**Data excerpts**
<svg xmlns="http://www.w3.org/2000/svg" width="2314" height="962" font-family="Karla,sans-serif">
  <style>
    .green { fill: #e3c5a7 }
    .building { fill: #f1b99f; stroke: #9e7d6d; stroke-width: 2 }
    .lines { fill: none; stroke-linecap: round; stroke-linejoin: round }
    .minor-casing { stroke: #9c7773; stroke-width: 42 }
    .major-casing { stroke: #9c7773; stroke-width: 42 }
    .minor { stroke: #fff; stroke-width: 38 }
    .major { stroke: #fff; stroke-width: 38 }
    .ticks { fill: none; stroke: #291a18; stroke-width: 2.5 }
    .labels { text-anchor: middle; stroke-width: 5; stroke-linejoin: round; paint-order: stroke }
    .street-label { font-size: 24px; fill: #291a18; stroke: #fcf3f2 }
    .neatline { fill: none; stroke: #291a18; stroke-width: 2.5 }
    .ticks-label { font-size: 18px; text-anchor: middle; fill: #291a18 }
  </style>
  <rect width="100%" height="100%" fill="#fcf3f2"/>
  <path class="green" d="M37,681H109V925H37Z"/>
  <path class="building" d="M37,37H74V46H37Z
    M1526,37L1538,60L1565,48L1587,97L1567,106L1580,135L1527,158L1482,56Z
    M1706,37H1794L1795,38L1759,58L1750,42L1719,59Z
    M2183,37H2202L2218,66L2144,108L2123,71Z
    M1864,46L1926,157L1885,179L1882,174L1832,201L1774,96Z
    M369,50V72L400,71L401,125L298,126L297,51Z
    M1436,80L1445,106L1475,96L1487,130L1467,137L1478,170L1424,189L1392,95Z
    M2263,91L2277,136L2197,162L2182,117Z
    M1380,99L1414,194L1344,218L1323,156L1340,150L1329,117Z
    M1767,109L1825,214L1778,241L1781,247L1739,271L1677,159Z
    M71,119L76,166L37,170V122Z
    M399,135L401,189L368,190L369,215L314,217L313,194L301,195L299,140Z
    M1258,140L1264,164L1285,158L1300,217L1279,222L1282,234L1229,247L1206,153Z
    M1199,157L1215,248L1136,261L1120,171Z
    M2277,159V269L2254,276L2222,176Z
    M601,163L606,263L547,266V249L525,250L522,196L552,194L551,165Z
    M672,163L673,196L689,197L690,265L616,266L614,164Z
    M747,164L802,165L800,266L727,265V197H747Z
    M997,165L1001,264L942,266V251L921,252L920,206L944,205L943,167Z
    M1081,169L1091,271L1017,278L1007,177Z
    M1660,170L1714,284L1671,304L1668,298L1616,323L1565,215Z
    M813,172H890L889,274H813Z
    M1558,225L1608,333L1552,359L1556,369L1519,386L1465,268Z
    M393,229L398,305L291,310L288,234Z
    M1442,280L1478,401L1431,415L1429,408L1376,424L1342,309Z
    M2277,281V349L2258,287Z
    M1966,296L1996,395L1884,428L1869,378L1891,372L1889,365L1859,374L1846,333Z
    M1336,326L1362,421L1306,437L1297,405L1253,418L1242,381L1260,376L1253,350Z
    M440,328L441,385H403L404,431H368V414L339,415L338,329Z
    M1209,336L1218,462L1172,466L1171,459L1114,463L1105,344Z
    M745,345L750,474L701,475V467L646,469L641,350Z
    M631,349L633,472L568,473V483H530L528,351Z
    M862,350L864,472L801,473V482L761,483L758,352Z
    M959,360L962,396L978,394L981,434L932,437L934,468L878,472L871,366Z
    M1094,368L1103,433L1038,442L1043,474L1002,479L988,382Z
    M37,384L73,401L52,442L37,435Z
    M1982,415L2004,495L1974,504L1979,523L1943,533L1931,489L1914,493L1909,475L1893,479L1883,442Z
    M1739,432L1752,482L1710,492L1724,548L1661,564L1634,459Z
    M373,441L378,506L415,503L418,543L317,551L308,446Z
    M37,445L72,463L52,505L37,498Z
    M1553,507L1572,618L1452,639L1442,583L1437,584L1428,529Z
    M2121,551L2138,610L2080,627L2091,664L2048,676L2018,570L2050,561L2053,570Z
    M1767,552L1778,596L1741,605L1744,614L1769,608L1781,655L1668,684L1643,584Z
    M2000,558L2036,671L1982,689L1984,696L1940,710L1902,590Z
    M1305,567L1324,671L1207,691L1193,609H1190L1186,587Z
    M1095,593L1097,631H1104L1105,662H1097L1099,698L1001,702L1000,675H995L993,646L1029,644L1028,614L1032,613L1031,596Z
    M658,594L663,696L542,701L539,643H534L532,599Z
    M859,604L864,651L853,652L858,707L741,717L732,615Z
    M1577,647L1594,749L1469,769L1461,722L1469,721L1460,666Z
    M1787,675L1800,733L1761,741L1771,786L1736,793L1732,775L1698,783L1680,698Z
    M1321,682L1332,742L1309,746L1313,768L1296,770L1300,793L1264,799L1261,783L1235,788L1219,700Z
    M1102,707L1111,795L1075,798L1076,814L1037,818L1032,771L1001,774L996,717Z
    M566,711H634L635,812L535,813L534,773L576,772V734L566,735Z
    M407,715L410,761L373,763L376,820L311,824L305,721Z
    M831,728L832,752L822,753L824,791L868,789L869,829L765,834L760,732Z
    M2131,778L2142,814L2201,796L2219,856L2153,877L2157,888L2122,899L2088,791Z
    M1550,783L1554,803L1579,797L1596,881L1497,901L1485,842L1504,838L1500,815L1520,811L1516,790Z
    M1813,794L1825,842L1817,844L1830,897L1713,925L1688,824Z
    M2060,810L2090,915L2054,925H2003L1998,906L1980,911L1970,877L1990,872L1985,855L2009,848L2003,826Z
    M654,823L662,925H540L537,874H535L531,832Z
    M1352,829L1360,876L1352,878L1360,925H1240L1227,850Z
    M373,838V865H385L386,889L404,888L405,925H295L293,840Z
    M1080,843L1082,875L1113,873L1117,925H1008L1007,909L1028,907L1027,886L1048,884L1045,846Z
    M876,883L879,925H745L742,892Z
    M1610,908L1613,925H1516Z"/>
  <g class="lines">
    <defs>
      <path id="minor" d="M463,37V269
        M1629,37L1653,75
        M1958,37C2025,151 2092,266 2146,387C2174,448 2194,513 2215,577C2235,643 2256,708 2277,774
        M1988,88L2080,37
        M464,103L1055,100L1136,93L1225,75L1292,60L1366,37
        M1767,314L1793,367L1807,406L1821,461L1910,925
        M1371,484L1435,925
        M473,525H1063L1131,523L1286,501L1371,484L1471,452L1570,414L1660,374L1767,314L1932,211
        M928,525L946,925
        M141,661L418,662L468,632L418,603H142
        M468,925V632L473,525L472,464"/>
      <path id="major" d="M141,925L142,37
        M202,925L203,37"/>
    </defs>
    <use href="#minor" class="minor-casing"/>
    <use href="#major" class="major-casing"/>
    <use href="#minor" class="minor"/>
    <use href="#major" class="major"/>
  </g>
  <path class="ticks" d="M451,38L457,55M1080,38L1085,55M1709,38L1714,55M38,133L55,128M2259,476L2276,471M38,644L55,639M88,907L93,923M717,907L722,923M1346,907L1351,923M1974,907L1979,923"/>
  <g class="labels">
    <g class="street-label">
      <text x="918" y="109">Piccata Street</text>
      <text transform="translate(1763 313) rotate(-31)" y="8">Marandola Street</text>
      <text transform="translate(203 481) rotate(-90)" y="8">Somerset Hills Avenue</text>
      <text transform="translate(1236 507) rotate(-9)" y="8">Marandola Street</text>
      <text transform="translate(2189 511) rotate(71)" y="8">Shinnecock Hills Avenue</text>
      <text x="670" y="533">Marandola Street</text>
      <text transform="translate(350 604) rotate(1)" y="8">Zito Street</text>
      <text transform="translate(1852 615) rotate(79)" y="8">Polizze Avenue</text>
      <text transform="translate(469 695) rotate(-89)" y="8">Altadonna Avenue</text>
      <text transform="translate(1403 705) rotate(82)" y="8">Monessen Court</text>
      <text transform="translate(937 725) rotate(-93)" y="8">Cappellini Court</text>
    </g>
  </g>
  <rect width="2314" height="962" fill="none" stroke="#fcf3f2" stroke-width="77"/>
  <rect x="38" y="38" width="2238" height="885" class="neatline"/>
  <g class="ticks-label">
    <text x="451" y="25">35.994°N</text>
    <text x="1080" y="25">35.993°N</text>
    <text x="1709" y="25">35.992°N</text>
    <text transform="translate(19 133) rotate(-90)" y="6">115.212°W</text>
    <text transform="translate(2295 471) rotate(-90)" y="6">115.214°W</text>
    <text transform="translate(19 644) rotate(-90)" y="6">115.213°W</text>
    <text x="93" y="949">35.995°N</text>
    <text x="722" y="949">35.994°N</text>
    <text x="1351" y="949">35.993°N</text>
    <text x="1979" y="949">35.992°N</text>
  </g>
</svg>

**TASK REQUIREMENTS**
Scan the entries above for the string "lines", and copy every line where it turns up.

**RESULT**
    .lines { fill: none; stroke-linecap: round; stroke-linejoin: round }
  <g class="lines">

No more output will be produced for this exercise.